Outward

Gayest Thing: Tops & Bottoms

A children’s book.

Book cover from Amazon.com

As 2015 comes to a close, the Outward crew is in a reflective mood. In the spirit of honoring the past while boldly sashaying into the future, we will each offer a hymn of praise to the gayest thing we encountered this year. “Gayest,” in this case, is defined broadly and in the best possible sense—fabulous, delightful, glad-making, delicious, just too much, or otherwise pleasing. Join us by sharing the gayest thing you met this year in the comments or on social media.

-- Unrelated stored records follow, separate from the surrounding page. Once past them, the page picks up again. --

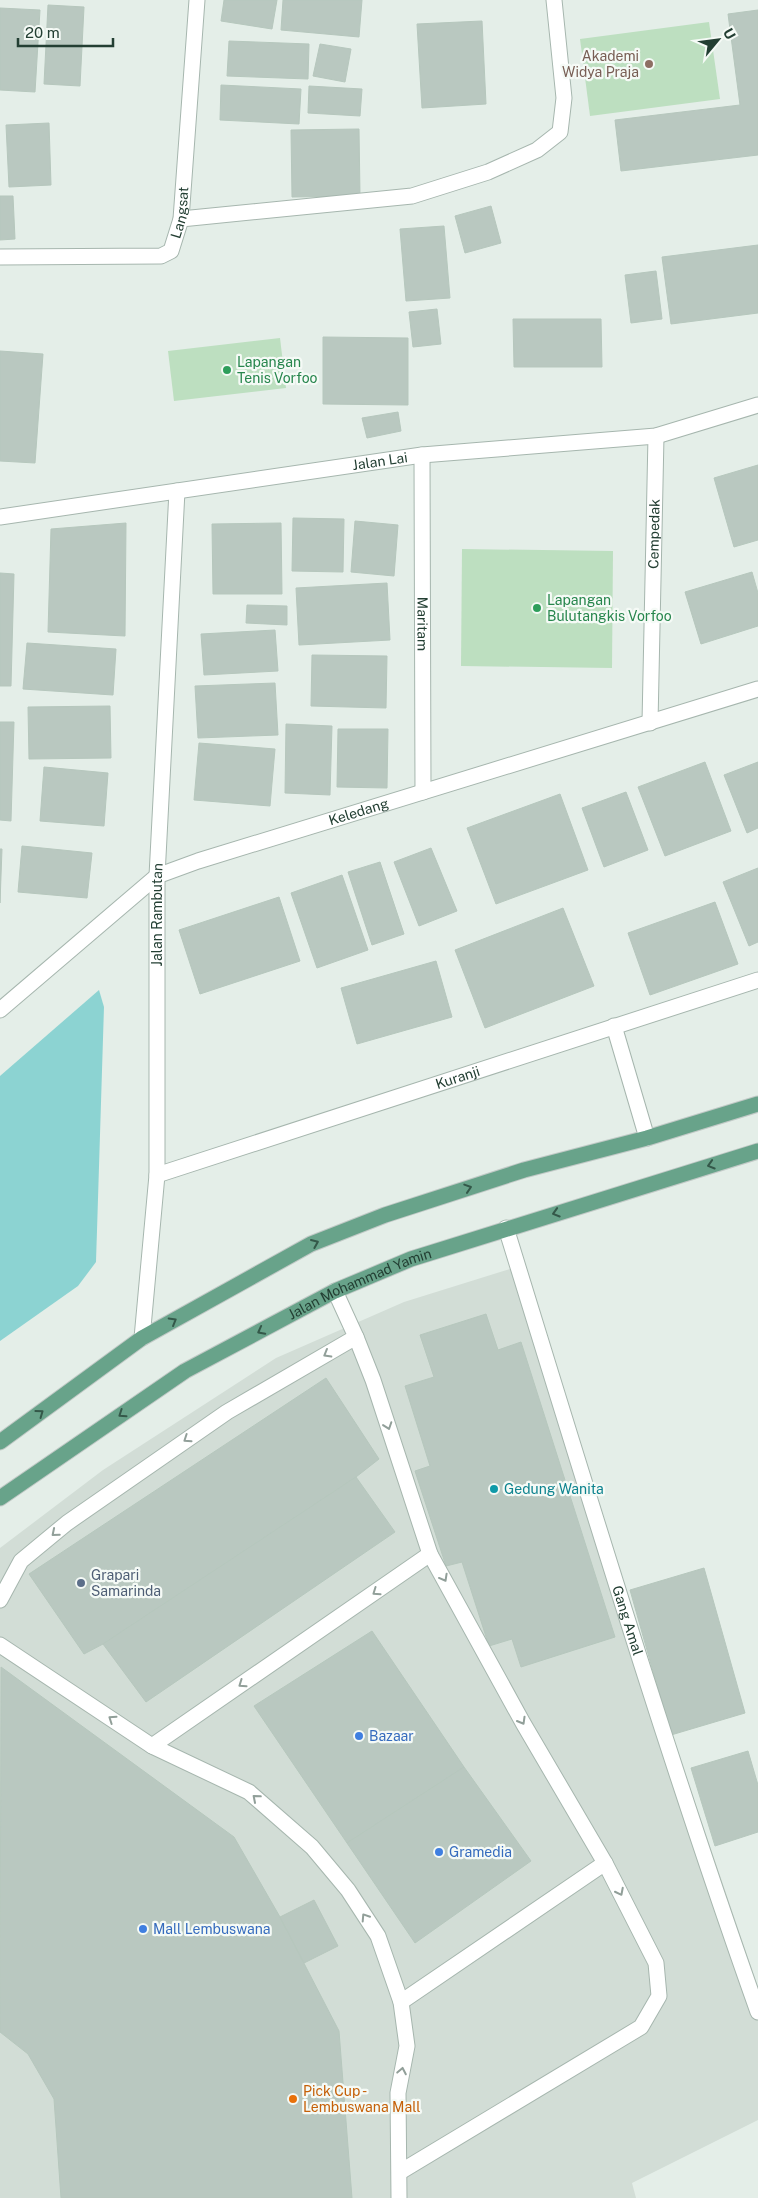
<svg xmlns="http://www.w3.org/2000/svg" width="758" height="2198" font-family="'Public Sans',sans-serif">
  <rect width="100%" height="100%" fill="#e4eee8"/>
  <path fill="#d2ddd6" d="M513,1268L758,1987V2120L632,2183L636,2198H0V1548L103,1470L276,1358L404,1302Z"/>
  <g fill="#bddfc0">
    <path d="M709,22L720,99L590,116L580,39Z"/>
    <path d="M280,338L286,388L174,401L168,351Z"/>
    <path d="M462,549L613,551L612,668L461,666Z"/>
  </g>
  <path fill="#8cd3d2" d="M99,990L104,1007L96,1262L78,1286L0,1341V1076Z"/>
  <g fill="#b9c8c0" stroke="#b6c7bd">
    <path d="M224,0H277L272,29L221,21Z"/>
    <path d="M283,0H362L359,37L281,30Z"/>
    <path d="M48,5L84,7L80,86L44,84Z"/>
    <path d="M0,8L40,10L35,92L0,90Z"/>
    <path d="M758,10V155L621,171L615,120L740,105L728,14Z"/>
    <path d="M482,21L486,104L422,108L417,24Z"/>
    <path d="M229,41L309,44L308,79L227,76Z"/>
    <path d="M320,44L351,49L345,82L313,76Z"/>
    <path d="M221,85L301,89L299,124L220,120Z"/>
    <path d="M309,86L362,89L360,116L308,113Z"/>
    <path d="M49,123L51,185L9,187L6,125Z"/>
    <path d="M359,129L360,196L292,197L291,130Z"/>
    <path d="M0,196H13L15,239L0,240Z"/>
    <path d="M491,206L501,243L465,253L455,216Z"/>
    <path d="M444,226L450,298L406,301L400,229Z"/>
    <path d="M758,245V313L671,324L662,257Z"/>
    <path d="M656,271L662,319L631,323L625,275Z"/>
    <path d="M437,309L441,344L413,347L409,312Z"/>
    <path d="M513,319H601L602,367H514Z"/>
    <path d="M323,337L408,338V405L323,404Z"/>
    <path d="M0,351L43,354L35,463L0,461Z"/>
    <path d="M398,412L401,431L367,438L362,418Z"/>
    <path d="M758,465V540L734,547L714,478Z"/>
    <path d="M293,518L344,519L343,572L292,571Z"/>
    <path d="M355,521L398,525L394,576L351,572Z"/>
    <path d="M126,523L125,636L48,632L51,529Z"/>
    <path d="M281,523L282,594H213L212,524Z"/>
    <path d="M752,572L758,593V626L701,644L685,592Z"/>
    <path d="M0,573L14,574L11,686H0Z"/>
    <path d="M387,583L390,640L299,645L296,588Z"/>
    <path d="M247,605L287,606V625L246,623Z"/>
    <path d="M275,630L278,671L204,675L201,634Z"/>
    <path d="M27,643L116,649L113,695L23,689Z"/>
    <path d="M312,655L387,656L386,708L311,706Z"/>
    <path d="M275,683L278,735L198,738L195,686Z"/>
    <path d="M110,706L111,758L29,759L28,707Z"/>
    <path d="M0,722H14L11,821L0,820Z"/>
    <path d="M286,724L332,726L330,795L285,793Z"/>
    <path d="M338,729H388L387,788L337,787Z"/>
    <path d="M199,743L275,749L270,806L194,800Z"/>
    <path d="M705,762L731,831L665,856L638,787Z"/>
    <path d="M758,762V828L747,833L724,775Z"/>
    <path d="M44,767L108,773L104,826L40,821Z"/>
    <path d="M626,792L648,850L604,867L582,808Z"/>
    <path d="M560,794L588,870L496,904L467,828Z"/>
    <path d="M22,846L92,853L87,898L18,892Z"/>
    <path d="M431,848L457,911L419,926L394,862Z"/>
    <path d="M0,849H2L0,903Z"/>
    <path d="M380,862L404,934L372,945L348,872Z"/>
    <path d="M758,868V942L749,946L723,882Z"/>
    <path d="M342,875L368,950L317,968L291,893Z"/>
    <path d="M279,897L300,961L200,994L179,930Z"/>
    <path d="M715,902L738,964L650,995L628,933Z"/>
    <path d="M563,908L594,986L485,1028L455,950Z"/>
    <path d="M436,961L452,1017L357,1044L341,988Z"/>
    <path d="M486,1314L498,1350L521,1342L615,1637L521,1667L512,1639L489,1646L462,1562L446,1566L415,1471L430,1466L405,1386L434,1377L420,1335Z"/>
    <path d="M326,1378L379,1459L356,1477L103,1644L84,1654L29,1574Z"/>
    <path d="M356,1477L395,1532L146,1702L103,1644Z"/>
    <path d="M704,1568L745,1713L671,1735L630,1590Z"/>
    <path d="M372,1631L464,1767L347,1843L254,1706Z"/>
    <path d="M1,1667L234,1837L280,1917L339,2031L352,2198H61L54,2099L28,2054L0,2032Z"/>
    <path d="M748,1751L758,1785V1832L715,1846L691,1768Z"/>
    <path d="M464,1767L531,1861L415,1943L347,1843Z"/>
    <path d="M314,1900L338,1946L304,1963L280,1917Z"/>
  </g>
  <g fill="none" stroke-linecap="round" stroke-linejoin="round">
    <defs>
      <g id="lane">
        <path d="M356,1337L373,1380L430,1554L523,1723L605,1863L656,1963L659,1996L641,2027L400,2172"/>
        <path d="M0,1600L21,1561L67,1523L227,1412L356,1337L335,1291"/>
        <path d="M0,1645L152,1746L249,1792L312,1847L348,1890L378,1936L401,2002L407,2046L398,2093L399,2198"/>
        <path d="M152,1746L430,1554"/>
        <path d="M401,2002L605,1863"/>
      </g>
      <g id="street">
        <path d="M181,219L412,196L488,172L537,150L560,132L564,98L554,0"/>
        <path id="s1" d="M0,257L161,256L171,251L181,219L197,0"/>
        <path id="s2" d="M422,455L423,792"/>
        <path id="s3" d="M0,517L422,455L656,436L758,405"/>
        <path id="s4" d="M650,723L656,436"/>
        <path id="s5" d="M0,1010L157,876L198,861L758,689"/>
        <path d="M614,1026L647,1138"/>
        <path id="s6" d="M157,1175L758,980"/>
        <path id="s7" d="M506,1228C587,1490 666,1753 758,2012"/>
        <path id="s8" d="M142,1338L157,1175V876L177,491"/>
      </g>
      <g id="primary">
        <path d="M0,1442L142,1338L311,1244L385,1215L524,1170L647,1138L758,1104"/>
        <path id="s9" d="M0,1498L185,1371L335,1291L411,1259L758,1151"/>
      </g>
    </defs>
    <use href="#lane" stroke="#a6b6ae" stroke-width="17"/>
    <use href="#street" stroke="#a6b6ae" stroke-width="17"/>
    <use href="#primary" stroke="#c1c9c6" stroke-width="17"/>
    <use href="#lane" stroke="#fff" stroke-width="15"/>
    <use href="#street" stroke="#fff" stroke-width="15"/>
    <use href="#primary" stroke="#68a38a" stroke-width="15"/>
  </g>
  <defs><path id="oneway-chevron" d="M-2-3.5L2.5 0L-2 3.5" fill="none" stroke-width="1.6" stroke-linecap="round" stroke-linejoin="round" transform="scale(1.25)"/></defs>
  <g stroke="#345849">
    <use href="#oneway-chevron" transform="translate(711 1165) rotate(163)"/>
    <use href="#oneway-chevron" transform="translate(468 1188) rotate(-18)"/>
    <use href="#oneway-chevron" transform="translate(556 1213) rotate(163)"/>
    <use href="#oneway-chevron" transform="translate(315 1243) rotate(-23)"/>
    <use href="#oneway-chevron" transform="translate(173 1321) rotate(-30)"/>
    <use href="#oneway-chevron" transform="translate(261 1331) rotate(152)"/>
    <use href="#oneway-chevron" transform="translate(40 1413) rotate(-36)"/>
    <use href="#oneway-chevron" transform="translate(122 1414) rotate(146)"/>
  </g>
  <g stroke="#919f99">
    <use href="#oneway-chevron" transform="translate(327 1354) rotate(150)"/>
    <use href="#oneway-chevron" transform="translate(388 1426) rotate(71)"/>
    <use href="#oneway-chevron" transform="translate(187 1439) rotate(146)"/>
    <use href="#oneway-chevron" transform="translate(55 1533) rotate(140)"/>
    <use href="#oneway-chevron" transform="translate(444 1578) rotate(61)"/>
    <use href="#oneway-chevron" transform="translate(376 1592) rotate(145)"/>
    <use href="#oneway-chevron" transform="translate(242 1684) rotate(145)"/>
    <use href="#oneway-chevron" transform="translate(112 1719) rotate(-146)"/>
    <use href="#oneway-chevron" transform="translate(522 1721) rotate(60)"/>
    <use href="#oneway-chevron" transform="translate(256 1798) rotate(-139)"/>
    <use href="#oneway-chevron" transform="translate(620 1892) rotate(63)"/>
    <use href="#oneway-chevron" transform="translate(365 1917) rotate(-123)"/>
    <use href="#oneway-chevron" transform="translate(402 2071) rotate(-79)"/>
  </g>
  <circle fill="#8d6e63" stroke="#f5faf6" stroke-width="2" cx="649" cy="64" r="5"/>
  <g fill="#2e9e5b" stroke="#f5faf6" stroke-width="2">
    <circle cx="227" cy="370" r="5"/>
    <circle cx="537" cy="608" r="5"/>
  </g>
  <circle fill="#0f9aa8" stroke="#f5faf6" stroke-width="2" cx="494" cy="1489" r="5"/>
  <circle fill="#5c6f8a" stroke="#f5faf6" stroke-width="2" cx="81" cy="1583" r="5"/>
  <g fill="#3f7fe0" stroke="#f5faf6" stroke-width="2">
    <circle cx="359" cy="1736" r="5"/>
    <circle cx="439" cy="1852" r="5"/>
    <circle cx="143" cy="1929" r="5"/>
  </g>
  <circle fill="#e8710a" stroke="#f5faf6" stroke-width="2" cx="293" cy="2099" r="5"/>
  <g text-anchor="middle" stroke-width="4.5" stroke-linejoin="round" paint-order="stroke">
    <g font-size="14" fill="#785e54" stroke="#f5faf6" text-anchor="end">
      <text x="639" y="61">Akademi<tspan x="639" dy="16">Widya Praja</tspan></text>
    </g>
    <g font-size="14" fill="#233f33" stroke="#f5faf6">
      <text dy="5" stroke="none"><textPath href="#s1" startOffset="212">Langsat</textPath></text>
      <text dy="5" stroke="none"><textPath href="#s3" startOffset="384">Jalan Lai</textPath></text>
      <text dy="5" stroke="none"><textPath href="#s4" startOffset="189">Cempedak</textPath></text>
      <text dy="5" stroke="none"><textPath href="#s2" startOffset="169">Maritam</textPath></text>
      <text dy="5" stroke="none"><textPath href="#s5" startOffset="418">Keledang</textPath></text>
      <text dy="5" stroke="none"><textPath href="#s8" startOffset="424">Jalan Rambutan</textPath></text>
      <text dy="5" stroke="none"><textPath href="#s6" startOffset="316">Kuranji</textPath></text>
      <text dy="5" stroke="none"><textPath href="#s9" startOffset="420">Jalan Mohammad Yamin</textPath></text>
      <text dy="5" stroke="none"><textPath href="#s7" startOffset="411">Gang Amal</textPath></text>
    </g>
    <g font-size="14" fill="#27864d" stroke="#f5faf6" text-anchor="start">
      <text x="237" y="367">Lapangan<tspan x="237" dy="16">Tenis Vorfoo</tspan></text>
      <text x="547" y="605">Lapangan<tspan x="547" dy="16">Bulutangkis Vorfoo</tspan></text>
    </g>
    <g font-size="14" fill="#0d838f" stroke="#f5faf6" text-anchor="start">
      <text x="504" y="1494">Gedung Wanita</text>
    </g>
    <g font-size="14" fill="#4e5e75" stroke="#f5faf6" text-anchor="start">
      <text x="91" y="1580">Grapari<tspan x="91" dy="16">Samarinda</tspan></text>
    </g>
    <g font-size="14" fill="#366cbe" stroke="#f5faf6" text-anchor="start">
      <text x="369" y="1741">Bazaar</text>
      <text x="449" y="1857">Gramedia</text>
      <text x="153" y="1934">Mall Lembuswana</text>
    </g>
    <g font-size="14" fill="#c56008" stroke="#f5faf6" text-anchor="start">
      <text x="303" y="2096">Pick Cup -<tspan x="303" dy="16">Lembuswana Mall</tspan></text>
    </g>
  </g>
  <g transform="translate(718 40) rotate(61)" stroke="#f5faf6" stroke-width="4" paint-order="stroke">
  <path d="M0-4L9 19L0 12L-9 19Z" fill="#233f33"/>
  <text y="-8" font-size="14" font-weight="bold" text-anchor="middle" fill="#233f33">U</text>
  </g>
  <path d="M18 38v8h95v-8" fill="none" stroke="#233f33" stroke-width="2.5"/>
  <text x="25" y="38" font-size="15" fill="#233f33" stroke="#f5faf6" stroke-width="4" paint-order="stroke">20 m</text>
</svg>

Over the summer, my partner and I took a little weekend jaunt to the New York Botanical Garden. After a few hours of surveying the grounds (including a particularly impressive recreation of Frida Kahlo’s gardens), we stopped off at a vegetable patch; a covered area toward the rear of the plot served as a cooking demo classroom for kids. While we listened to a nice young woman from Whole Foods expound on the joys of sautéing with olive oil, I glanced over at a shelf featuring a rag-tag assortment of children’s books. And I nearly stopped breathing. There, amid the familiar Dr. Seuss covers, was a title completely unexpected and yet ideal for someone of my interests.

Tops & Bottoms, penned and illustrated by Janet Stevens, is somehow a Caldecott Honor Book from 1995 that parents read to their kids with a straight face. It tells the slightly creepy, Ayn Rand-ish story of a cunning farmer hare who takes advantage of a land-owning bear’s lethargy by conning him into accepting the undesirable parts of vegetables (tops for carrots, bottoms for broccoli). The hare ends up with a prosperous farm stand while the bear learns a valuable lesson about capitalism, or something. The book is also fun because it opens vertically and is dedicated to a person who “knows what kids like.”

I don’t know about kids, but I know that I really like the cover for this book, which features an ascot-festooned Mr. Bear looking rather exhausted in his porch chair, his rear end pointed toward the heavens. Mr. Hare, on the other hand, is wide-awake, sporting a festive gardening shirt and gripping a firm, girthy ear of corn. He looks directly at the reader, his reddish eye exuding a hunger for the harvest that his hard work has surely earned.

An avid cook myself, I appreciate Tops & Bottoms’ commitment to fresh produce and the teamwork it takes to come up with a home-grown bounty. I do, however, wish that Stevens had recognized that vegetables need not be so crudely divided—tops or bottoms may be preferred on a given evening, but there’s versatility in all the parts.